> Task requirements:
Can you continue the forum thread recommending front-loading washers and dryers, picking up right after its last line?

> Document segment:
begin
# Recommendations on Front Loaders Washer/ Dryer



## skymaster (Jun 6, 2007)

Whirlpool Duet


----------



## helpless handyman (Jul 6, 2006)

Thanks, anymore recommendations?


----------



## skymaster (Jun 6, 2007)

Not really, We have the Sears branded setup, ht3 damned expensive but incredible workhorse. Uses very little water or soap. 
Whirlpool is a great company to deal with, parts are everywhere.
I believe the Duets are priced lower now, we bought version 1 and paid lotz.


----------



## MinConst (Nov 23, 2004)

We have a GE set. The wife loves them. About a year and a half of use and no issues. I wouldn't buy an appliance from the big box stores. I believe they are lesser products like some of the tools they sell.


----------



## jcalvin (Feb 6, 2008)
end
> Record excerpts:
begin
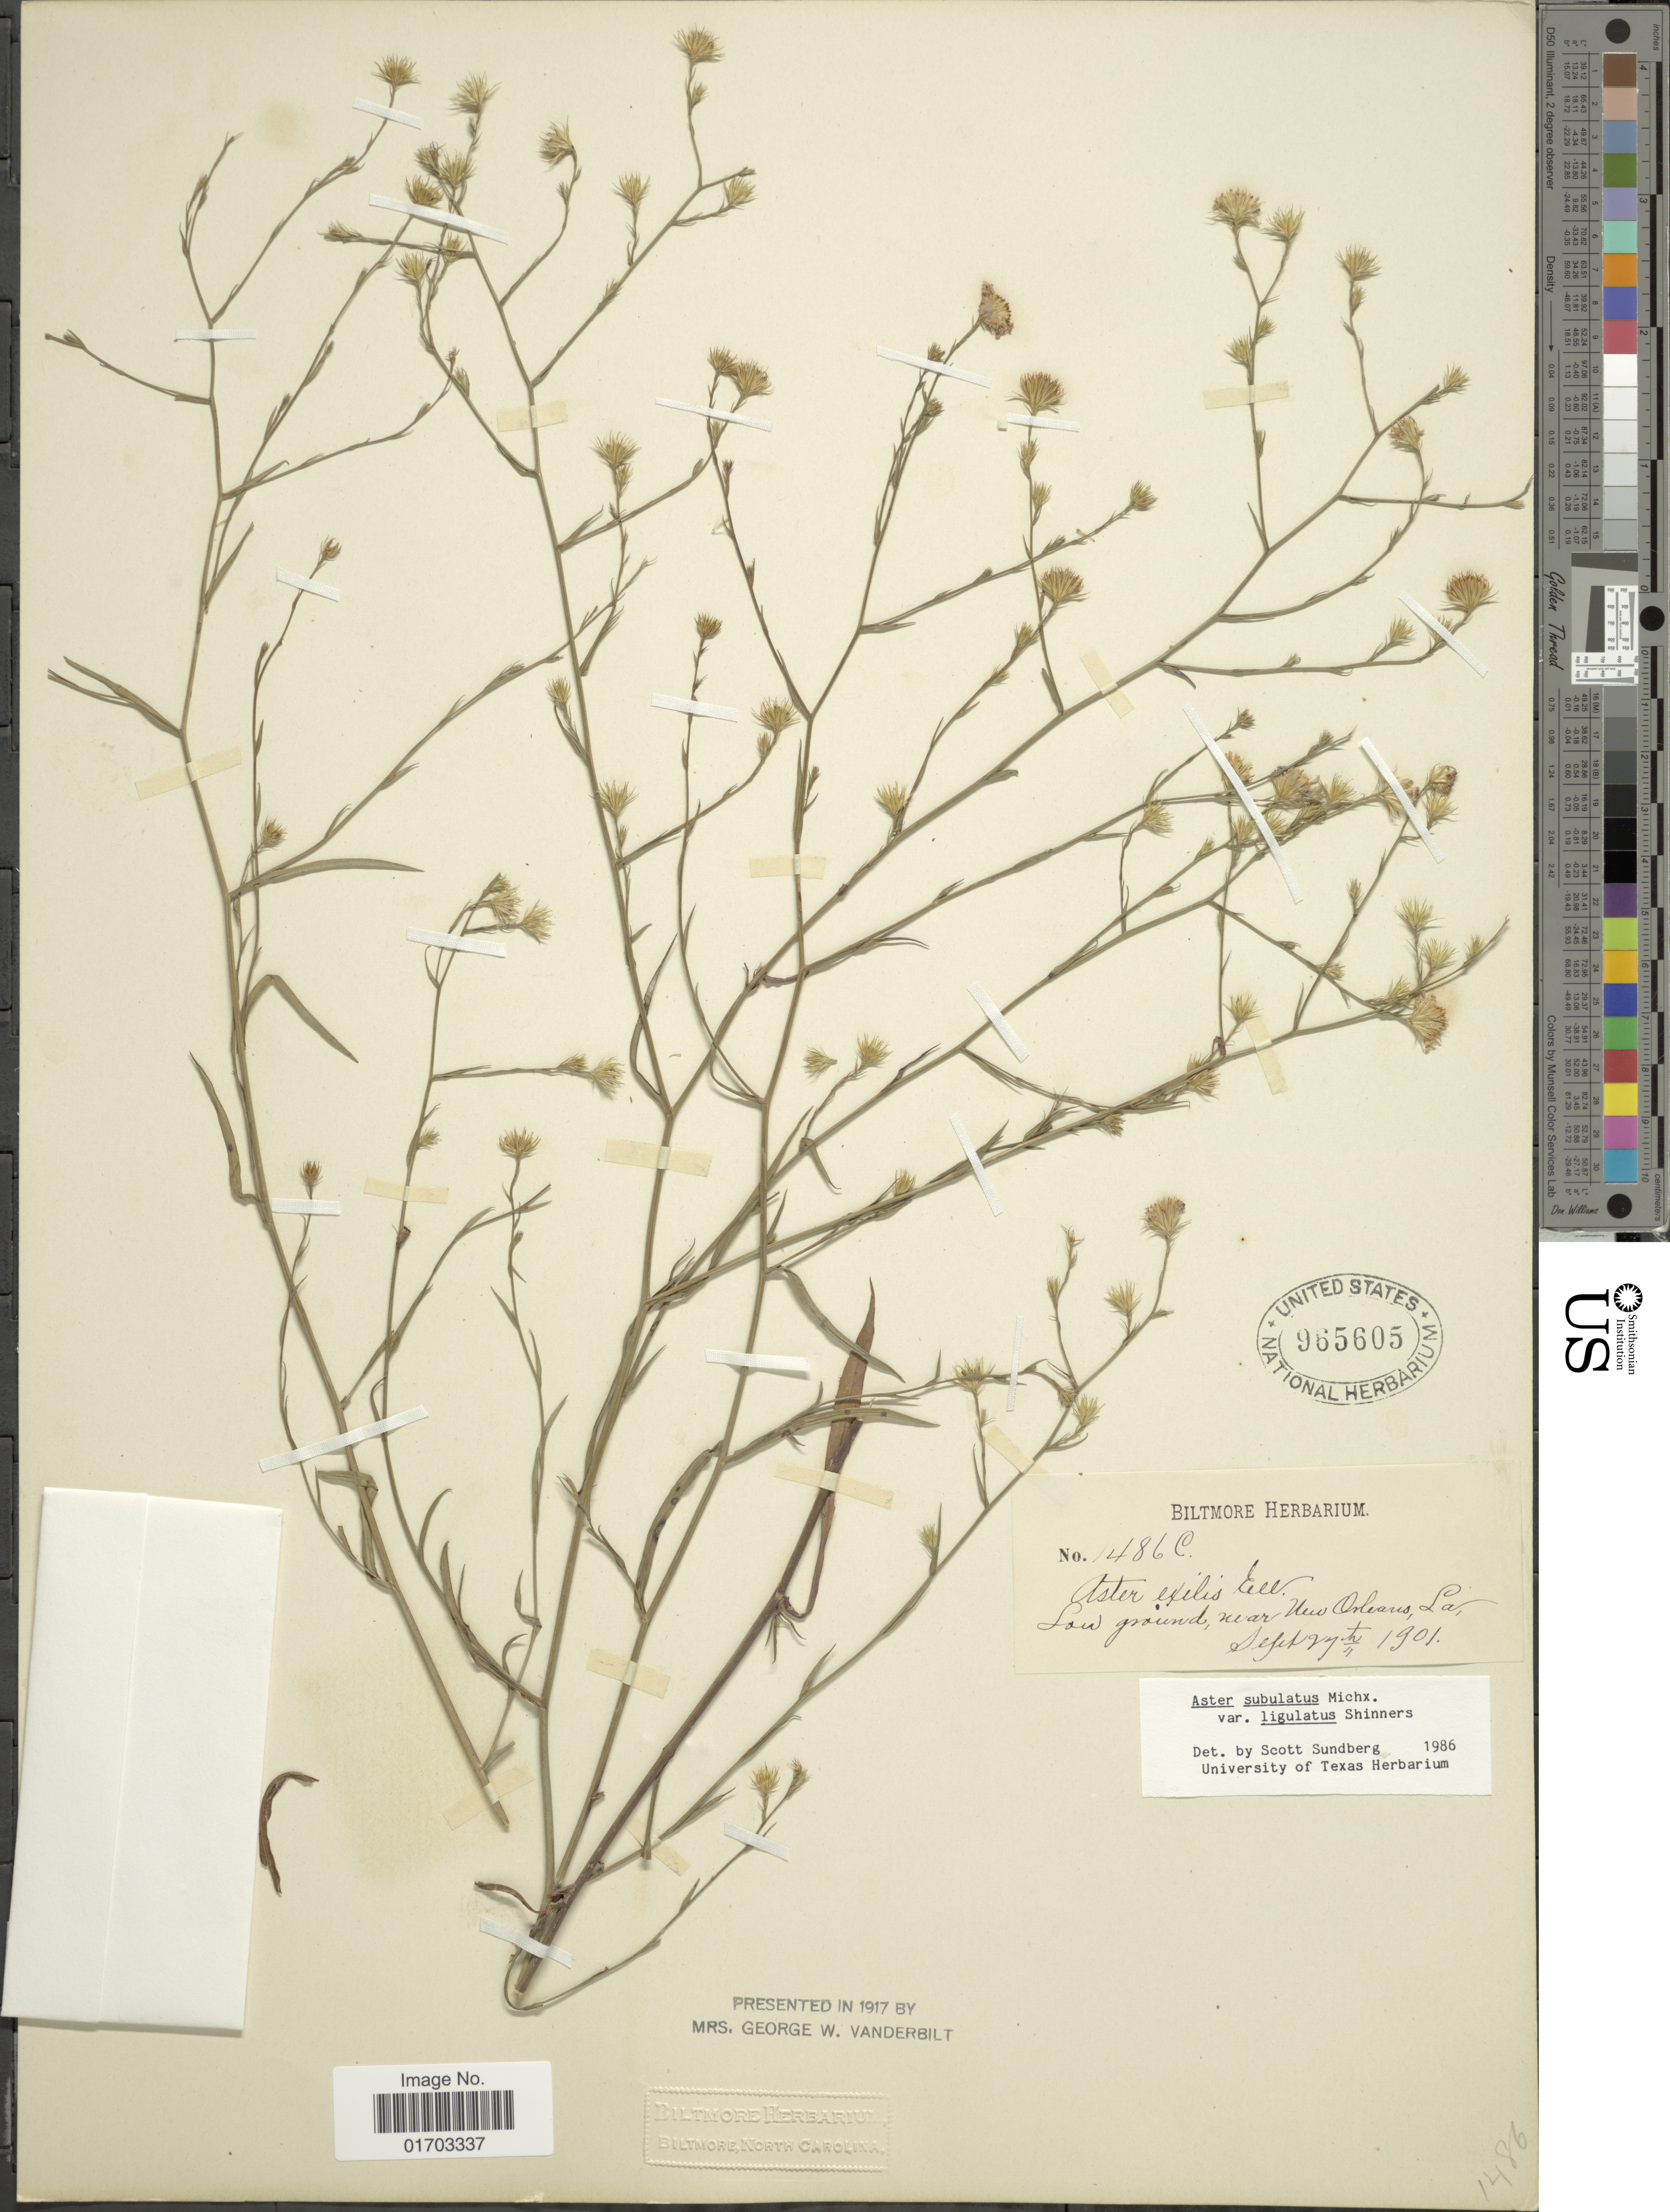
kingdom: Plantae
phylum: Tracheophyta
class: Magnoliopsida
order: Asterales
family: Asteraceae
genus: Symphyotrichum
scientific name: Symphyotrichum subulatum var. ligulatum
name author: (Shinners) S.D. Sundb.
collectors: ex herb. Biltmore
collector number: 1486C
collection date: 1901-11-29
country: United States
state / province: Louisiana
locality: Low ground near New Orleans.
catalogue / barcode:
end
> Output of the exercise:
Bosch Nexxt series. In laws got the Duet serires by whirlpool about 2 years before we got ours. The opening were you put your detergent gets nasty and is a pain to clean. The seal around their door is covered in mildew now and won't get fully clean any more. The 500 Series by Bosch has a much higher spin rate than most of the others and when the washer fills up, all the water goes throught the detergent reservoir, likewise for the bleach and the fabric softner. This way it cleans the reservoir out everytime you wash.


----------



## skymaster (Jun 6, 2007)

jcalvin; In truth I would be calling Whirlpool cause something doesnt sound right. As far a spin goes our Sears/Duet has the highest spin rate of all washers, I believe it cranks up to about 1350, when it gets done the clothes are all but dry.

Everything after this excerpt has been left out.